You would like to find the most uninformative distribution possible that matches your data (or some aspects of your data). This way, you are making the least assumptions about the nature of the random process generating the data.
Consider that the most informative one is probably going to overfit the data.
Here is an example: Suppose I have iid data $(X_1,X_2,\dots,X_n) = (0,1,0,1,1,2,1,0,0)$ from a distribution on a 3-letter alphabet $\{0,1,2\}$. Let $p_i$ be the probability of observing $i=0,1,2$ from this distribution.
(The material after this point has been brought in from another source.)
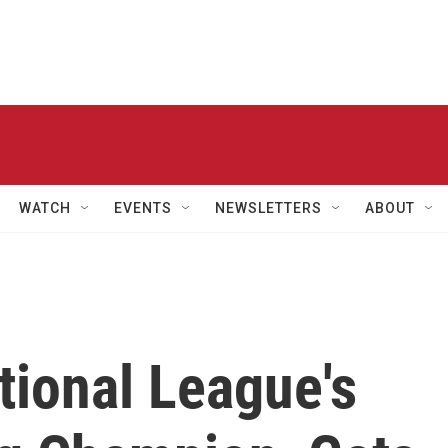
WATCH
EVENTS
NEWSLETTERS
ABOUT
tional League's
Suppose that I want to pick a distribution (equivalently vector $(p_0,p_1,p_2)$) whose mean matches the observed sample mean $\bar X = \frac1n \sum_{i=1}^n X_i$.
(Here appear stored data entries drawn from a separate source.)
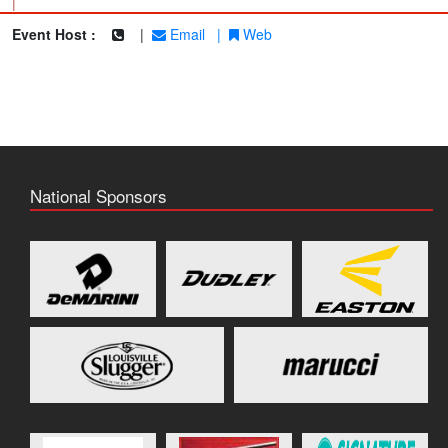
|
Event Host :
|
Email
|
Web
National Sponsors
The maximum entropy principle solves the following problem
$$
\max_{p} -\sum_{i=0}^n p_i \log p_i, \; \quad \text{subject to}\quad 0 p_0 + 1p_1 + 2p_2 = \bar x
$$
and that $p$ is a probability vector: $\sum_i p_i = 1$ and $p_i \ge 0$ for $i=0,1,2$. Entropy is a concave function and maximizing it over a convex region (usually) leads to to some $p$ from the interior of the region. On the other hand minimizing the entropy, a concave function, gives you one of the extreme points, i.e., one of $(1-\bar x,\bar x,0)$ or $(1-\frac12 \bar x,0,\frac12\bar x)$ which are less random distributions, putting all the mass on two of the letters out of three. (I will leave the details to you to figure out. You can eliminate $p_0$ and try to plot the feasible region in $p_1$-$p_2$ plane.) Which of these two extreme points is the solution (seems to be) determined by which of $\bar x/2$ or $\bar x$ is closer to $1/2$. For example if $\bar x = 0.6$, then $\bar x$ is closer to $1/2$ than $\bar x/2$, hence the solution will be $(0.4,0.6,0)$, i.e., you will put all the mass on $\{0,1\}$ even if you have observed some $2$s among your sample.
Without any data constraint, i.e., removing $0p_0 + 1p_1 + 2p_2 = \bar x$ maximizing the entropy gives you the uniform distribution $(1/3,1/3,1/3)$ while minimizing it gives you one of the deterministic distributions $(1,0,0)$, $(0,1,0)$ or $(0,0,1)$. A uniform prior before you see any data is better than assuming a priori with certainty that one of the letters is always coming up.